Task requirements:
Find "vfov_deg: 1.9" and "cx_px: 2159" in the records below. Copy the lines holding them and every line between, exactly, and no others.

···

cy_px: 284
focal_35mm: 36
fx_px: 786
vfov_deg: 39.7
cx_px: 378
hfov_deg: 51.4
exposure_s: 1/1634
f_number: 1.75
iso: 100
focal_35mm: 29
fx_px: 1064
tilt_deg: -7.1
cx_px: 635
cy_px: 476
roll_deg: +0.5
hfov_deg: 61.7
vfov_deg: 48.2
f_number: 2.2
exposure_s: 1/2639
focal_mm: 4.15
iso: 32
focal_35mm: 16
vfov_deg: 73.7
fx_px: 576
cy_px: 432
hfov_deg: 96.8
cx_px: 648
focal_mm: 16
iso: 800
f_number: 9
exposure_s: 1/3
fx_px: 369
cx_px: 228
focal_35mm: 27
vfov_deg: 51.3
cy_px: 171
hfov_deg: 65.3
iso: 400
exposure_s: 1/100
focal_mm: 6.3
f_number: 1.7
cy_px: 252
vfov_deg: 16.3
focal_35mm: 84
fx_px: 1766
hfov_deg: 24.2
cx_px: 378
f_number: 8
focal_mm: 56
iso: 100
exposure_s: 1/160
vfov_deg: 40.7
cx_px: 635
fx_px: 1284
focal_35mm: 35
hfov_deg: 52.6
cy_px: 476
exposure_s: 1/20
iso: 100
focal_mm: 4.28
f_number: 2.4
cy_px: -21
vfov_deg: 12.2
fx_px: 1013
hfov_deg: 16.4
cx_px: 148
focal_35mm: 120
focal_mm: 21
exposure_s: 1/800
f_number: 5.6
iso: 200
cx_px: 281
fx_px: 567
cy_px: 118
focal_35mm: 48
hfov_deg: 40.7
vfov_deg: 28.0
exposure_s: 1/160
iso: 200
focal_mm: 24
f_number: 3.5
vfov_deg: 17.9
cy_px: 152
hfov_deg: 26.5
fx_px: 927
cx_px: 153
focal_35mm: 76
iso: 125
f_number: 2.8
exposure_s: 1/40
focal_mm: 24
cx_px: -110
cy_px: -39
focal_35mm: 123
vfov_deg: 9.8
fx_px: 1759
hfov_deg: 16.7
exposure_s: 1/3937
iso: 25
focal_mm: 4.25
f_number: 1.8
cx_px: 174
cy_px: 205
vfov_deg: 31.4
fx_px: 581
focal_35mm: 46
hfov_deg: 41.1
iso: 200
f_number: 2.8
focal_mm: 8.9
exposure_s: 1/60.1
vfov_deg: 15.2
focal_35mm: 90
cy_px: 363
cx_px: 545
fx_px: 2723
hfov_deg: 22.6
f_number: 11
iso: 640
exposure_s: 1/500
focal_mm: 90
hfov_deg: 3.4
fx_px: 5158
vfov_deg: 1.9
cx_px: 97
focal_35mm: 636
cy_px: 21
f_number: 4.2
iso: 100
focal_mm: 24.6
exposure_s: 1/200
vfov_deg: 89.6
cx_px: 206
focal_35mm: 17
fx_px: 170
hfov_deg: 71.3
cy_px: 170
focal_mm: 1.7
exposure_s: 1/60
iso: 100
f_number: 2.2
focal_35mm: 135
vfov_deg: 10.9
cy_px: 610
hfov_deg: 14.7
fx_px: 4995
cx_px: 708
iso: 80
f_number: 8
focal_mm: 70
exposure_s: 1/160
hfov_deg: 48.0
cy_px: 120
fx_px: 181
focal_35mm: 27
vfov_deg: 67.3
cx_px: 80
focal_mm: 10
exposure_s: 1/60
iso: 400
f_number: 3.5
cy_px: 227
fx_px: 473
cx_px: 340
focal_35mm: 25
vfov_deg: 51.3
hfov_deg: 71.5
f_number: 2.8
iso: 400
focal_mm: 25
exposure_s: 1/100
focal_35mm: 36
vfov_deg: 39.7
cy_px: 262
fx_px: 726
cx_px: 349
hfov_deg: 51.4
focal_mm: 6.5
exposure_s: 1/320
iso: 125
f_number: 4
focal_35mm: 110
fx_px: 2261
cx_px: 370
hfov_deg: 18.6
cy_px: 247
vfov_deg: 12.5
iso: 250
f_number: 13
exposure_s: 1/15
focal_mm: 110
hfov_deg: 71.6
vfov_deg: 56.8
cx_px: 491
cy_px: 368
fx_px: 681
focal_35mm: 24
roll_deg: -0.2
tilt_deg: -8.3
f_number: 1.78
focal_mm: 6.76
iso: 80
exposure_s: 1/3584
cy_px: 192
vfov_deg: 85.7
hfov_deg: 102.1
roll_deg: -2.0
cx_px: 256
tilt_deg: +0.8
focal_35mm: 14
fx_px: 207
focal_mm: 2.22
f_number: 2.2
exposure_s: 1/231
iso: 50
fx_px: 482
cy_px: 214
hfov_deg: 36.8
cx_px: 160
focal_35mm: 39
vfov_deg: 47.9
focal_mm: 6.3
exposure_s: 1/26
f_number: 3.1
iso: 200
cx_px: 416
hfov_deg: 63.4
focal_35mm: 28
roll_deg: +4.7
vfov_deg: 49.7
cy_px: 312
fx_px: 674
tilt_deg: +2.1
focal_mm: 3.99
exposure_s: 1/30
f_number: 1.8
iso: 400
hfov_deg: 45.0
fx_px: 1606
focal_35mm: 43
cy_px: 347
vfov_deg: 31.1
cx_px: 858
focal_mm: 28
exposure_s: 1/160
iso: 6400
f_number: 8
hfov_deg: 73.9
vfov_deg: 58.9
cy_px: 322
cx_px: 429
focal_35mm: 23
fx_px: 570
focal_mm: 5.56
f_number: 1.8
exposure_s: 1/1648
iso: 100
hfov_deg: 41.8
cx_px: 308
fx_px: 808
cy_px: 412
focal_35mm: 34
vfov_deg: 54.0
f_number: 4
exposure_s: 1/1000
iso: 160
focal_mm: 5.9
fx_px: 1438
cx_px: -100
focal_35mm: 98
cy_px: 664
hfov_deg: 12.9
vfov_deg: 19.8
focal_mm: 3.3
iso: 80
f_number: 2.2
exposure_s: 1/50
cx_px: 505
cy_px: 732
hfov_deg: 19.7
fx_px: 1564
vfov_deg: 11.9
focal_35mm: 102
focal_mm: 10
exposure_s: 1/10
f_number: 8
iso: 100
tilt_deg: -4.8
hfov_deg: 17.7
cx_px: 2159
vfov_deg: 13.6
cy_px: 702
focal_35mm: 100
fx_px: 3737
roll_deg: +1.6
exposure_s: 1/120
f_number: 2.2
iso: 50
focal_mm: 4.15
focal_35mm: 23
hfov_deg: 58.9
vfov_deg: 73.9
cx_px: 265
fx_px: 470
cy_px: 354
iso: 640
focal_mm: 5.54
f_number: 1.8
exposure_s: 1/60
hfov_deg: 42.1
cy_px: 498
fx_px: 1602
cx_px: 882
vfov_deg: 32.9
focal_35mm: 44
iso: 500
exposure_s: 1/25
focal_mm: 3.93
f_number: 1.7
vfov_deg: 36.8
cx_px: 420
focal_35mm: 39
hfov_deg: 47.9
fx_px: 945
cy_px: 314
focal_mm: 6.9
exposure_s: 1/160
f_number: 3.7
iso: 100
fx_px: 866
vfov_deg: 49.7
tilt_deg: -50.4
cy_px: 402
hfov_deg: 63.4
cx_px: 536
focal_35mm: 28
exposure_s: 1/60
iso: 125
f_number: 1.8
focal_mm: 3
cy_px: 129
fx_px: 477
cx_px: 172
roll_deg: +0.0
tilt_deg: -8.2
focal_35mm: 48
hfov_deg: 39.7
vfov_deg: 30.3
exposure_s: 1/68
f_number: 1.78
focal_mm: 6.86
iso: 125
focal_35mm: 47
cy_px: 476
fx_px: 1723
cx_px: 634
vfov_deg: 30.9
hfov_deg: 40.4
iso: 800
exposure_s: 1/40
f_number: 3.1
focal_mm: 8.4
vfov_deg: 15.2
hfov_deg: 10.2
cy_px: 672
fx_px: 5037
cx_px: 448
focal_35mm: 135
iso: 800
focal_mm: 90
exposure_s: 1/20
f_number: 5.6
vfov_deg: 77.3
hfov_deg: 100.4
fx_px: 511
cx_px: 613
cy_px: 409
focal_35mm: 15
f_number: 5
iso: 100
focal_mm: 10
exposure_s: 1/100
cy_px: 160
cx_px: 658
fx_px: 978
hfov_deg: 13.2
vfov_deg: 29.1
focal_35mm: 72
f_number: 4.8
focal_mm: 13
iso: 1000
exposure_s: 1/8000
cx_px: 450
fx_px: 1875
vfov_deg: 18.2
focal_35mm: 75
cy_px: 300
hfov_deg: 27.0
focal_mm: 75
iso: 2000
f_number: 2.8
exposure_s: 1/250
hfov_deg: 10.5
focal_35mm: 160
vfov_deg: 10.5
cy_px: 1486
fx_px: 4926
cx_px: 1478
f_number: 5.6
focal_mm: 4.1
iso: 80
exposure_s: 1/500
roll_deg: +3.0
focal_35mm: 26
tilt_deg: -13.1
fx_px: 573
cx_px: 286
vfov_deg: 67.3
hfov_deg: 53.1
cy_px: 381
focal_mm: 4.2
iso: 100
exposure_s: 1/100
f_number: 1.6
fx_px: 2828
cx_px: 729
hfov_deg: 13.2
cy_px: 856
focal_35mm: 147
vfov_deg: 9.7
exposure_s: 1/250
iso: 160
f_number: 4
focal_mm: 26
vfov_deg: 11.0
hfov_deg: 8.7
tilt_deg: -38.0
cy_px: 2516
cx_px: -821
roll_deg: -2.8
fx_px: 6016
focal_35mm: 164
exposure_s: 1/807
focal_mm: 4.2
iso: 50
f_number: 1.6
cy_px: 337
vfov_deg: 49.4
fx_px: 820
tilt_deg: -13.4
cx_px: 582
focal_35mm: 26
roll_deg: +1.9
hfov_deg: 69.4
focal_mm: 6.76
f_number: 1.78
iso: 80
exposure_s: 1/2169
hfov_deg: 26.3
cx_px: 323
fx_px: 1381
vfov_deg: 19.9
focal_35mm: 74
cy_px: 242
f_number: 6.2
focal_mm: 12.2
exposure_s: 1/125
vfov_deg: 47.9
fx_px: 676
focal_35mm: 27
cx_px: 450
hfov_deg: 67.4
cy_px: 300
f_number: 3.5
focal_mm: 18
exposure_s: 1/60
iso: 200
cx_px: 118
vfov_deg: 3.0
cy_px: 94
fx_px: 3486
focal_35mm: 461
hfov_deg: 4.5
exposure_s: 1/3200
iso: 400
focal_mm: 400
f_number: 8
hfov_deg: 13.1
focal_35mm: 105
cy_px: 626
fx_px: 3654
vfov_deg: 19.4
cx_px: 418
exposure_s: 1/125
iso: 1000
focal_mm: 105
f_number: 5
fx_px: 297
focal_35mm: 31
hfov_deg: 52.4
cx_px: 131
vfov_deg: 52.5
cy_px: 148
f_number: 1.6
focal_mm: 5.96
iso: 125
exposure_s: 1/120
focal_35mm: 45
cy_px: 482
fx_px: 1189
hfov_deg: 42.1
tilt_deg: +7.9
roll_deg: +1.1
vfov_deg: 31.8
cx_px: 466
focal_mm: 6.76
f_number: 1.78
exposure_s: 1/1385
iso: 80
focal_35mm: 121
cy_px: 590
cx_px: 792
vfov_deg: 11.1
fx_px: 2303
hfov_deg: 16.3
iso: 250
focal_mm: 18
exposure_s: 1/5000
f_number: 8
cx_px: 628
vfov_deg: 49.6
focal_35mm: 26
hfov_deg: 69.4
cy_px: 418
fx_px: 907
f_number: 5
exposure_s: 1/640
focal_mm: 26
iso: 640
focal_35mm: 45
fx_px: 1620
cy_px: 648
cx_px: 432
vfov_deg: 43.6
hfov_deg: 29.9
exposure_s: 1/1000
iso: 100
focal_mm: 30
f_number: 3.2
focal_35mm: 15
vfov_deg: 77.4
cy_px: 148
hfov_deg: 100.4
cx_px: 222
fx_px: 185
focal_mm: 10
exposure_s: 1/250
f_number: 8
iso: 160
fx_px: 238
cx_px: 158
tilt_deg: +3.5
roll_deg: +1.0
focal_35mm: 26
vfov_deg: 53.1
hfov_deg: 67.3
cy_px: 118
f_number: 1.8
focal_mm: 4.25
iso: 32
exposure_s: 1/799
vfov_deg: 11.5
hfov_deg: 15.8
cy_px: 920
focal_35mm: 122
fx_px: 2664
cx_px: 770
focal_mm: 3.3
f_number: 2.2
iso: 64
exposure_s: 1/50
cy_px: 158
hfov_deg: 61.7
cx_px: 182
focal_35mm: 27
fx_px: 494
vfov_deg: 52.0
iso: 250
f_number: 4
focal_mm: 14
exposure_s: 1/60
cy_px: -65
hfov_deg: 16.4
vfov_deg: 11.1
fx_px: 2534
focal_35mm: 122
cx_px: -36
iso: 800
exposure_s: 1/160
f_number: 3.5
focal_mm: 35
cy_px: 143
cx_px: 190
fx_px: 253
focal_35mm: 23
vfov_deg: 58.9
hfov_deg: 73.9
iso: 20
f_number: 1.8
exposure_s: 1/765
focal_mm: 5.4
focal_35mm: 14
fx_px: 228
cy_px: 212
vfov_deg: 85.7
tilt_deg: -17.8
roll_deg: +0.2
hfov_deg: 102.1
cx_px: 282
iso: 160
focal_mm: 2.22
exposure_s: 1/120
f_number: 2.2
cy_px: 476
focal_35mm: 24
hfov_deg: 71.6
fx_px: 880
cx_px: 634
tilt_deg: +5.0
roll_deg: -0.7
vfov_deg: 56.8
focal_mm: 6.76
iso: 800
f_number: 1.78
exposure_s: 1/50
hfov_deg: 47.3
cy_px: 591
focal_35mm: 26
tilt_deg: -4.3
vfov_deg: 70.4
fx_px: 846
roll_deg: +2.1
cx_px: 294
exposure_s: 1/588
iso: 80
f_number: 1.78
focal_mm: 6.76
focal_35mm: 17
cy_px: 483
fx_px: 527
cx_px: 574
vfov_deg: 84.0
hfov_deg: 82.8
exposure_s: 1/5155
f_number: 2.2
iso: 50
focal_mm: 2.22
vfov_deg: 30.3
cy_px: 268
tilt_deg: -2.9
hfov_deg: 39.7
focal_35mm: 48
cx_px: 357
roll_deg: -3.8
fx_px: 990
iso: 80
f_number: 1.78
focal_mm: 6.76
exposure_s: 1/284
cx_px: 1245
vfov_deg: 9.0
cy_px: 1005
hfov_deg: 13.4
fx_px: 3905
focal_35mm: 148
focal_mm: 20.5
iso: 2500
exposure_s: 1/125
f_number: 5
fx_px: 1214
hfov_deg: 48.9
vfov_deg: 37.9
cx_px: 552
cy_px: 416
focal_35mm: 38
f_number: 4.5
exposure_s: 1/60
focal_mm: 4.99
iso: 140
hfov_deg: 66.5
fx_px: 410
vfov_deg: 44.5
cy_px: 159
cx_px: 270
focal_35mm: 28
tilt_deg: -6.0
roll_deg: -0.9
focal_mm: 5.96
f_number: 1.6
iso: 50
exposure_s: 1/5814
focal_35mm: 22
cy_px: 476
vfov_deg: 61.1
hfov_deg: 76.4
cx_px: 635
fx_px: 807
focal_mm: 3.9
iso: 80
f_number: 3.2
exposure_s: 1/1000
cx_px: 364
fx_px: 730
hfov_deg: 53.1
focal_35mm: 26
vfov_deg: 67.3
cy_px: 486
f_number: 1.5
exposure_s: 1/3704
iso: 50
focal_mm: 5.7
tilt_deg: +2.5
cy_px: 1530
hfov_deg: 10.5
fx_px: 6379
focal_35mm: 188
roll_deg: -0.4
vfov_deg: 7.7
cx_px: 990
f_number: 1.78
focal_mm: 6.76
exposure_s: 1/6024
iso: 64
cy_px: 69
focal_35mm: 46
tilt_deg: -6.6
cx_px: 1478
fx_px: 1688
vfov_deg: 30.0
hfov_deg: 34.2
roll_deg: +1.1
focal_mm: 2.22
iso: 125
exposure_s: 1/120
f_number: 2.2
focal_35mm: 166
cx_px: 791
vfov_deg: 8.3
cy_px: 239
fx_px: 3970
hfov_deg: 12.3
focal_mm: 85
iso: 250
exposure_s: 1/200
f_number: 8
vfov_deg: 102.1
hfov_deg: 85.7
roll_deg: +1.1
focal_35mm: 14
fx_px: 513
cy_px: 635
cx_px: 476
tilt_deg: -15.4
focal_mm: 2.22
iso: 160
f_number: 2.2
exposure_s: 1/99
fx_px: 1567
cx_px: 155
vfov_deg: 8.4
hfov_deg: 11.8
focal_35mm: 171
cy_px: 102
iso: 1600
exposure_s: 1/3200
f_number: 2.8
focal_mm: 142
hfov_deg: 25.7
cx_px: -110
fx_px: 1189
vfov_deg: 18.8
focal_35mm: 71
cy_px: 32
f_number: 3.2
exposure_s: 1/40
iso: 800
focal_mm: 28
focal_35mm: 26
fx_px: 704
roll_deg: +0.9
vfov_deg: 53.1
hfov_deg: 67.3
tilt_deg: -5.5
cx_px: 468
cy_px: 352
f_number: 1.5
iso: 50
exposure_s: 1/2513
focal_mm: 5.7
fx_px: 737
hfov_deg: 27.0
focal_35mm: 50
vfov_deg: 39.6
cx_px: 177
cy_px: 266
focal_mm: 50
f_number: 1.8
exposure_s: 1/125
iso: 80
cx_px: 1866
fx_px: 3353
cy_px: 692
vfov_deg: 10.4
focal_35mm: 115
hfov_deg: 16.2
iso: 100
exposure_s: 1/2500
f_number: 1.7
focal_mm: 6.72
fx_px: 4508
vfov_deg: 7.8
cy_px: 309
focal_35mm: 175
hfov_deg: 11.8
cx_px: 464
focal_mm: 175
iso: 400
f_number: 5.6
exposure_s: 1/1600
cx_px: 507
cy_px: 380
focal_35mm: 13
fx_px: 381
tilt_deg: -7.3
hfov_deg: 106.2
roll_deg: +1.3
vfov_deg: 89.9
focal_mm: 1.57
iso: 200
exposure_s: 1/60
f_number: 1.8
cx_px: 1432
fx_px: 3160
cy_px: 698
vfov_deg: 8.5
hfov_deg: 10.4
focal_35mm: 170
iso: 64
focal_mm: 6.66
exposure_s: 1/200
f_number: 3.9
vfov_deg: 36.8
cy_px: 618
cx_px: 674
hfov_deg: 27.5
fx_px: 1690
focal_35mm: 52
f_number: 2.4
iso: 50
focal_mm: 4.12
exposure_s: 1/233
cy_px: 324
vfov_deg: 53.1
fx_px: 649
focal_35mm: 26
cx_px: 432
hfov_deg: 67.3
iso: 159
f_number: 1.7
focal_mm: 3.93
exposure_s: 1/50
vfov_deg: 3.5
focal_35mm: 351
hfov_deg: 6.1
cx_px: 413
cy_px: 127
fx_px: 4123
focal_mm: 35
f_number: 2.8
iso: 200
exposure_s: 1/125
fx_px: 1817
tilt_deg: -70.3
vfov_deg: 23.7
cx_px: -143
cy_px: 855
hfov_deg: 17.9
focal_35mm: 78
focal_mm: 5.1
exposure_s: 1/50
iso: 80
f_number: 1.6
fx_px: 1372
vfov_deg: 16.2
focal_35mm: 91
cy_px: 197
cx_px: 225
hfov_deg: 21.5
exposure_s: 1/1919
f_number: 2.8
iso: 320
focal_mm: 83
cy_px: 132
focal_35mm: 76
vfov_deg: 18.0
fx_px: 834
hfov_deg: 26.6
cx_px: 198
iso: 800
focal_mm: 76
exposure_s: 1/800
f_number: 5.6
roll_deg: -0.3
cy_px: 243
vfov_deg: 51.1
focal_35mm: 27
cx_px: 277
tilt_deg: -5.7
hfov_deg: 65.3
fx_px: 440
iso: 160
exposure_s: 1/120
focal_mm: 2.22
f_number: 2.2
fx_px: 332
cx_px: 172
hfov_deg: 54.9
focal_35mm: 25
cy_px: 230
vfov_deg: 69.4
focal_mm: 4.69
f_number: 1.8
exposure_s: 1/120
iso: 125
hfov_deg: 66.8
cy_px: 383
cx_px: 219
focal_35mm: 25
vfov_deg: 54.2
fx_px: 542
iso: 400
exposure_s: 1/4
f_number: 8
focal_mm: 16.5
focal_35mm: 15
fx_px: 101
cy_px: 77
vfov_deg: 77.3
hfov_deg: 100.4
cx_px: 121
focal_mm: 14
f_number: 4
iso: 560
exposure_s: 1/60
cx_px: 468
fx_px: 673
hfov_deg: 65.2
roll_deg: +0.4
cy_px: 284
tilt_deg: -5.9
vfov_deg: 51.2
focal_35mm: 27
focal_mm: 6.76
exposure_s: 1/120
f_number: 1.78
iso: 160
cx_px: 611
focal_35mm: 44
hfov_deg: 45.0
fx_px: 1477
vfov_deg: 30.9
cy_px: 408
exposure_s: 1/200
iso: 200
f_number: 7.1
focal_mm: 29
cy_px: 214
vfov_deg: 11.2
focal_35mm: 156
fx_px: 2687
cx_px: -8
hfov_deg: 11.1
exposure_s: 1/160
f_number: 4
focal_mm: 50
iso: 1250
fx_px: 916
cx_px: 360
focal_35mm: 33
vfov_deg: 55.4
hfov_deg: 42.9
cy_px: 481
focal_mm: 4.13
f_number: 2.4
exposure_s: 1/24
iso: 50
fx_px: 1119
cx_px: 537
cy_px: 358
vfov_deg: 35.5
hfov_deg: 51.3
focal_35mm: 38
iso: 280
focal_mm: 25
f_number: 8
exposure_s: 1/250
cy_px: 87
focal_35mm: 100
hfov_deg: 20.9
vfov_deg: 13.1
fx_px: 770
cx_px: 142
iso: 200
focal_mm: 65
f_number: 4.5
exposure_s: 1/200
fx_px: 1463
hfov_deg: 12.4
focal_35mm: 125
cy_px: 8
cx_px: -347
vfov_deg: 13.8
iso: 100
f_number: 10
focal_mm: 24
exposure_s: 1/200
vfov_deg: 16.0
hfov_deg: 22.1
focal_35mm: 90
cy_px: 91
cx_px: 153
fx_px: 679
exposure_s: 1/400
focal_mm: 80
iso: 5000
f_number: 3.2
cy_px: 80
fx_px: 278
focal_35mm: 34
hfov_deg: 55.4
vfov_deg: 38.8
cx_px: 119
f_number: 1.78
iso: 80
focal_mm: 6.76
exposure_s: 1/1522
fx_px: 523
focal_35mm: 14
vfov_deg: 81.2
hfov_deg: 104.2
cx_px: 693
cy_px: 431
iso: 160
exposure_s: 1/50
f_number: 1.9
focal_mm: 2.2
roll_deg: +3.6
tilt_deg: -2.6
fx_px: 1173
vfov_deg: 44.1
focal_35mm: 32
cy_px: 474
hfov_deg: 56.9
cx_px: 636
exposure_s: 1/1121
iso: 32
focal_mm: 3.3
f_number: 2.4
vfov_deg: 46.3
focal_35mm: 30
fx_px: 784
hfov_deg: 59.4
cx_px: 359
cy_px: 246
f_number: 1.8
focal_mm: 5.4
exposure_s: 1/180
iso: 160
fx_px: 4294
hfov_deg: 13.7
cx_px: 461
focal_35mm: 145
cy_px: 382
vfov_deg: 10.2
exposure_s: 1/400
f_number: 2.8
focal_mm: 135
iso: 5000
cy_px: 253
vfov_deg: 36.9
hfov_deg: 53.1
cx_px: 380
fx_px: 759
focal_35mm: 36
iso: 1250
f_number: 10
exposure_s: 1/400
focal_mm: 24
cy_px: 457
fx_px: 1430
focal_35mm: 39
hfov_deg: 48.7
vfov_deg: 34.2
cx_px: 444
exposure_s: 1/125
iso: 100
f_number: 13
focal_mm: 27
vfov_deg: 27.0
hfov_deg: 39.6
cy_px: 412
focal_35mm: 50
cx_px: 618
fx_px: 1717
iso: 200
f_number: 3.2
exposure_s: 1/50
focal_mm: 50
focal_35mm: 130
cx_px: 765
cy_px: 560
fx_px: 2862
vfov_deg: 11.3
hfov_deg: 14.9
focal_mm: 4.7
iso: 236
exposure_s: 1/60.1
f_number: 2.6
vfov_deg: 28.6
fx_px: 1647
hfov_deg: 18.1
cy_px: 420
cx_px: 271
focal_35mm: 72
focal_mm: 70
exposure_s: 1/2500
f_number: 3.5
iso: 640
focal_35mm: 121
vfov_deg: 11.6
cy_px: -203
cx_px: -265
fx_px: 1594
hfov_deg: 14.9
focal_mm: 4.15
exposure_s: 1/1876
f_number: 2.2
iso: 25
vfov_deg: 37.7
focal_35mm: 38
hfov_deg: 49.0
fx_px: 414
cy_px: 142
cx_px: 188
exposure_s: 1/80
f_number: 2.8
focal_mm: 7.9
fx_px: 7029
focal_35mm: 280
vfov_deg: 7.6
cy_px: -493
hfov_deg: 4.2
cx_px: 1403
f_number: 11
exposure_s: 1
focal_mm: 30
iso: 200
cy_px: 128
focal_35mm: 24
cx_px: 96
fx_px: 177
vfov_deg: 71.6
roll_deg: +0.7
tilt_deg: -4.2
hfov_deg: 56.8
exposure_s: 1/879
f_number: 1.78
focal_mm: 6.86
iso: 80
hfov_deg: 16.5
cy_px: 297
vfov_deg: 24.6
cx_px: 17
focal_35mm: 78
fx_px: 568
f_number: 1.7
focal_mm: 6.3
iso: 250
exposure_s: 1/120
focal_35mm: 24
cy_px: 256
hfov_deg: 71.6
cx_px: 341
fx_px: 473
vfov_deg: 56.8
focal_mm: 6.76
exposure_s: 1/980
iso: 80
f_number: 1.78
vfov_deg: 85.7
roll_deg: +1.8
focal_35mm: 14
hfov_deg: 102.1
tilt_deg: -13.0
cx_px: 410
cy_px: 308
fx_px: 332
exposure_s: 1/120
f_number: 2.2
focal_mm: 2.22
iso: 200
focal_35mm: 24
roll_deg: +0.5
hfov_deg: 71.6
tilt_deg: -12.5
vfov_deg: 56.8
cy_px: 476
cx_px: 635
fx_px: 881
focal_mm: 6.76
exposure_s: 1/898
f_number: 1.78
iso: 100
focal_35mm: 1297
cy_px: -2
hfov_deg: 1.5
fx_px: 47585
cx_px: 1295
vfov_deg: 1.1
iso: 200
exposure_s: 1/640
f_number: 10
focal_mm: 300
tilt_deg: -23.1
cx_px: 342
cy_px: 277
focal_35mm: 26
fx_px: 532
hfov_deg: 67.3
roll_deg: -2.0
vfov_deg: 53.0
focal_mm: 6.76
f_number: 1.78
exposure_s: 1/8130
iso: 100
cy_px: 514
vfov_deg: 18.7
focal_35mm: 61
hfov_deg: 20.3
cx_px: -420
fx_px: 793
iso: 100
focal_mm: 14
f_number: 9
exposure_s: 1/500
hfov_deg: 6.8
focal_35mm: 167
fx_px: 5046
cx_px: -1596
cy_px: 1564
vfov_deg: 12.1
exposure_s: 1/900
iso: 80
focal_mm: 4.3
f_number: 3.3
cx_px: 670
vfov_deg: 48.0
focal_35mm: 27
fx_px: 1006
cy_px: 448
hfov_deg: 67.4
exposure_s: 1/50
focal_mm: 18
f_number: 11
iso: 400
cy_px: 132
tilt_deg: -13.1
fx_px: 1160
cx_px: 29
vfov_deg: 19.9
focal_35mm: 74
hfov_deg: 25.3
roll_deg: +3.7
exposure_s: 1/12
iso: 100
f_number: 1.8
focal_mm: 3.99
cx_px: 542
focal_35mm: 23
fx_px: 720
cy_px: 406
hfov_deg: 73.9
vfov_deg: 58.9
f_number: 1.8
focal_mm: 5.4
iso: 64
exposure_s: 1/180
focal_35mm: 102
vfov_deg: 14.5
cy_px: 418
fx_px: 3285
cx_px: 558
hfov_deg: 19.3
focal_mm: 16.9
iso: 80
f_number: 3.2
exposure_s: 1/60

···

Answer space:
vfov_deg: 1.9
cx_px: 97
focal_35mm: 636
cy_px: 21
f_number: 4.2
iso: 100
focal_mm: 24.6
exposure_s: 1/200
vfov_deg: 89.6
cx_px: 206
focal_35mm: 17
fx_px: 170
hfov_deg: 71.3
cy_px: 170
focal_mm: 1.7
exposure_s: 1/60
iso: 100
f_number: 2.2
focal_35mm: 135
vfov_deg: 10.9
cy_px: 610
hfov_deg: 14.7
fx_px: 4995
cx_px: 708
iso: 80
f_number: 8
focal_mm: 70
exposure_s: 1/160
hfov_deg: 48.0
cy_px: 120
fx_px: 181
focal_35mm: 27
vfov_deg: 67.3
cx_px: 80
focal_mm: 10
exposure_s: 1/60
iso: 400
f_number: 3.5
cy_px: 227
fx_px: 473
cx_px: 340
focal_35mm: 25
vfov_deg: 51.3
hfov_deg: 71.5
f_number: 2.8
iso: 400
focal_mm: 25
exposure_s: 1/100
focal_35mm: 36
vfov_deg: 39.7
cy_px: 262
fx_px: 726
cx_px: 349
hfov_deg: 51.4
focal_mm: 6.5
exposure_s: 1/320
iso: 125
f_number: 4
focal_35mm: 110
fx_px: 2261
cx_px: 370
hfov_deg: 18.6
cy_px: 247
vfov_deg: 12.5
iso: 250
f_number: 13
exposure_s: 1/15
focal_mm: 110
hfov_deg: 71.6
vfov_deg: 56.8
cx_px: 491
cy_px: 368
fx_px: 681
focal_35mm: 24
roll_deg: -0.2
tilt_deg: -8.3
f_number: 1.78
focal_mm: 6.76
iso: 80
exposure_s: 1/3584
cy_px: 192
vfov_deg: 85.7
hfov_deg: 102.1
roll_deg: -2.0
cx_px: 256
tilt_deg: +0.8
focal_35mm: 14
fx_px: 207
focal_mm: 2.22
f_number: 2.2
exposure_s: 1/231
iso: 50
fx_px: 482
cy_px: 214
hfov_deg: 36.8
cx_px: 160
focal_35mm: 39
vfov_deg: 47.9
focal_mm: 6.3
exposure_s: 1/26
f_number: 3.1
iso: 200
cx_px: 416
hfov_deg: 63.4
focal_35mm: 28
roll_deg: +4.7
vfov_deg: 49.7
cy_px: 312
fx_px: 674
tilt_deg: +2.1
focal_mm: 3.99
exposure_s: 1/30
f_number: 1.8
iso: 400
hfov_deg: 45.0
fx_px: 1606
focal_35mm: 43
cy_px: 347
vfov_deg: 31.1
cx_px: 858
focal_mm: 28
exposure_s: 1/160
iso: 6400
f_number: 8
hfov_deg: 73.9
vfov_deg: 58.9
cy_px: 322
cx_px: 429
focal_35mm: 23
fx_px: 570
focal_mm: 5.56
f_number: 1.8
exposure_s: 1/1648
iso: 100
hfov_deg: 41.8
cx_px: 308
fx_px: 808
cy_px: 412
focal_35mm: 34
vfov_deg: 54.0
f_number: 4
exposure_s: 1/1000
iso: 160
focal_mm: 5.9
fx_px: 1438
cx_px: -100
focal_35mm: 98
cy_px: 664
hfov_deg: 12.9
vfov_deg: 19.8
focal_mm: 3.3
iso: 80
f_number: 2.2
exposure_s: 1/50
cx_px: 505
cy_px: 732
hfov_deg: 19.7
fx_px: 1564
vfov_deg: 11.9
focal_35mm: 102
focal_mm: 10
exposure_s: 1/10
f_number: 8
iso: 100
tilt_deg: -4.8
hfov_deg: 17.7
cx_px: 2159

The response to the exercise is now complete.